• _Set of tasks_:
1. Please reproduce word for word the passage of the article on the West Wing episode that begins at the words "The episode, entitled" and ends after the words "September 11 attacks.".
2. Quote the rows below from the line that has "Return every road" through the line that has "road 1 (residential): [(276,494),(336,367),(419,333),(511,329)]", including both of those lines.

Emmy Award-Winning Drama Tries to Help America Cope

By Ali Asadullah
IslamOnline

Wednesday evening, NBC's Emmy award-winning drama The West Wing, tackled some of the complex issues surrounding the nation's current crisis in a special episode of the series that preempted what was to be the premier of the show's third season. Speaking to Entertainment Weekly, NBC's entertainment president Jeff Zucker said of the special: "Obviously it's fictional, and it can never deal with the severity that the current administration is dealing with. But given that it takes place at 1600 Pennsylvania Avenue, it's not far fetched to believe 'West Wing' could deal with this issue."

The episode, entitled "Isaac and Ishmael," was written by the show's producer Aaron Sorkin and held in close confidence prior to its airing. As the historical significance of title suggests, contrasting perspectives on America's response to terrorism were explored.

Sorkin chose not to deal directly with the events of September 11, opting instead to leave the actual attacks as a foregone conclusion, thus creating a self-contained storyline that might have been just as applicable outside of the context of current events. However, with foreknowledge of the intent behind this episode, audiences could not help but read into the text of the episode the tension engendered by the September 11 attacks.

"Isaac and Ishmael" opens at the offices of the FBI, where two agents are cross-referencing a Muslim name against some computer records. When a match is found for a particular alias, one of the agents immediately places an emergency phone call to the White House calling for a "Crash", or lockdown, of the building due to the existence of some imminent credible threat to national security.

Meanwhile, at the White House, Josh Lyman (Bradley Whitford) - Deputy White House Chief of Staff - is trying to head home early, when he is reluctantly dragged into a meeting with a group of high school students. It is while speaking with them that the "Crash" order comes through, and Secret Service agents hustle Lyman and the students into an adjacent cafeteria for their safety while the threat is investigated.

Once on lockdown, with little else to do but talk, Lyman begins to explore the issue of terrorism and perceptions of Islam and Muslims with the students. As the episode progresses, various other members of the White House staff find their way to the cafeteria and end up adding their two cents on the topic. It is this conversation that forms the main plot of the episode.

Dataset entries:
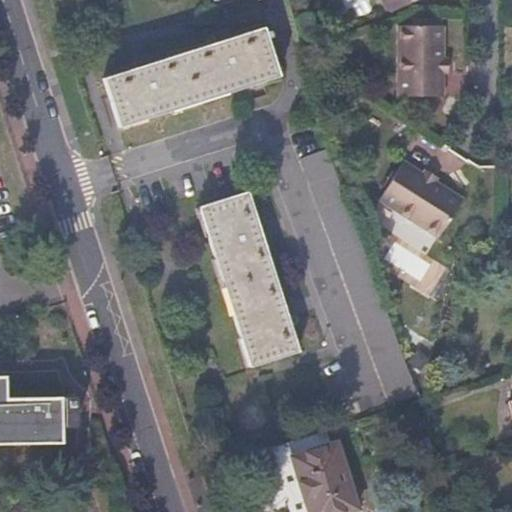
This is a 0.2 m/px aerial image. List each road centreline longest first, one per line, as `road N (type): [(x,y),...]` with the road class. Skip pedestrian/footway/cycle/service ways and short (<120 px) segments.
road 1 (tertiary): [(168,511),(3,0)]
road 2 (residential): [(486,0),(481,143)]
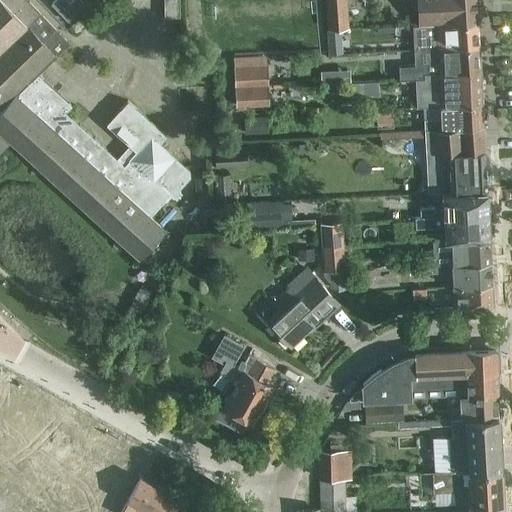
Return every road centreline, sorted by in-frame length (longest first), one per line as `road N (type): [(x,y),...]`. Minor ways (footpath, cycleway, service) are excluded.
road 1 (residential): [(276,494),(336,367),(419,333),(511,329)]
road 2 (residential): [(276,494),(0,338)]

• _Solutions in order_:
1.
The episode, entitled "Isaac and Ishmael," was written by the show's producer Aaron Sorkin and held in close confidence prior to its airing. As the historical significance of title suggests, contrasting perspectives on America's response to terrorism were explored.

Sorkin chose not to deal directly with the events of September 11, opting instead to leave the actual attacks as a foregone conclusion, thus creating a self-contained storyline that might have been just as applicable outside of the context of current events. However, with foreknowledge of the intent behind this episode, audiences could not help but read into the text of the episode the tension engendered by the September 11 attacks.

2.
Return every road centreline, sorted by in-frame length (longest first), one per line as `road N (type): [(x,y),...]`. Minor ways (footpath, cycleway, service) are excluded.
road 1 (residential): [(276,494),(336,367),(419,333),(511,329)]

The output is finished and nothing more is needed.